[Transcribed page contents]
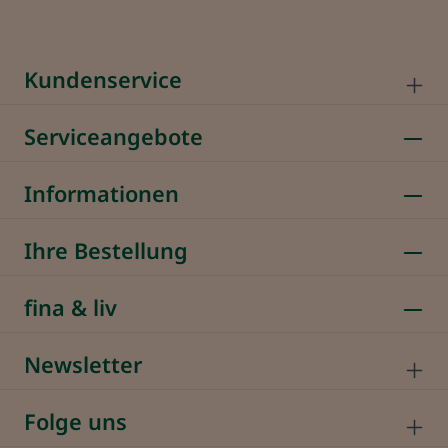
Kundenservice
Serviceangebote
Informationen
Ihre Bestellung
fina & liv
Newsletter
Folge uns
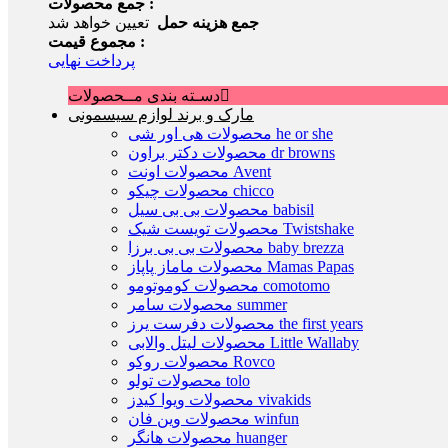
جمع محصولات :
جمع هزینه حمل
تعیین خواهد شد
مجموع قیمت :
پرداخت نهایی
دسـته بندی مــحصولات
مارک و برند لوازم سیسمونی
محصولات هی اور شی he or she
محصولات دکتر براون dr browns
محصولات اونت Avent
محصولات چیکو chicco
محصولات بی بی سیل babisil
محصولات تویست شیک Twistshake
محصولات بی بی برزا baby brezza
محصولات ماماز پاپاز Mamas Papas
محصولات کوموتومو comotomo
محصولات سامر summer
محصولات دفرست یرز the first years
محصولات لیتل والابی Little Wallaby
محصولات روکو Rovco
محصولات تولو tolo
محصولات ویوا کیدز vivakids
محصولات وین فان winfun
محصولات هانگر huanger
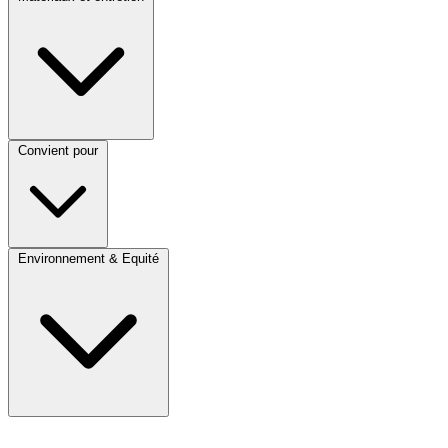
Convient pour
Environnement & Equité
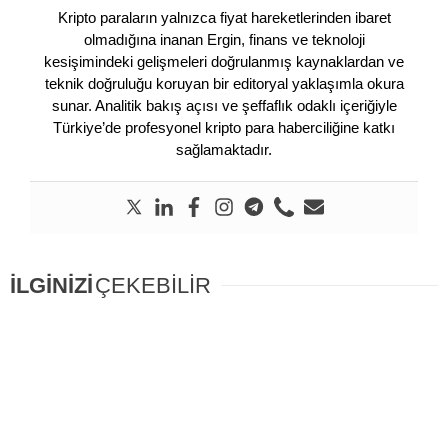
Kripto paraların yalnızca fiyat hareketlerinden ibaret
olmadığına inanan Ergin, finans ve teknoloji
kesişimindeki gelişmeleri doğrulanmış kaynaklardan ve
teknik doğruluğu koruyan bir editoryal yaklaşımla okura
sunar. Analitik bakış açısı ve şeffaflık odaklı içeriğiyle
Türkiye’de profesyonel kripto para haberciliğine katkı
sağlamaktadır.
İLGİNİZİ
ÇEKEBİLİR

• [What to produce]:
Exactly the lines from the one that contains "مارک و برند لوازم سیسمونی" through the final line of the records above are needed, given again word for word, with every picture left out.

• [Solved exercise]:
مارک و برند لوازم سیسمونی
محصولات هی اور شی he or she
محصولات دکتر براون dr browns
محصولات اونت Avent
محصولات چیکو chicco
محصولات بی بی سیل babisil
محصولات تویست شیک Twistshake
محصولات بی بی برزا baby brezza
محصولات ماماز پاپاز Mamas Papas
محصولات کوموتومو comotomo
محصولات سامر summer
محصولات دفرست یرز the first years
محصولات لیتل والابی Little Wallaby
محصولات روکو Rovco
محصولات تولو tolo
محصولات ویوا کیدز vivakids
محصولات وین فان winfun
محصولات هانگر huanger
Convient pour
Environnement & Equité
Kripto paraların yalnızca fiyat hareketlerinden ibaret
olmadığına inanan Ergin, finans ve teknoloji
kesişimindeki gelişmeleri doğrulanmış kaynaklardan ve
teknik doğruluğu koruyan bir editoryal yaklaşımla okura
sunar. Analitik bakış açısı ve şeffaflık odaklı içeriğiyle
Türkiye’de profesyonel kripto para haberciliğine katkı
sağlamaktadır.
İLGİNİZİ
ÇEKEBİLİR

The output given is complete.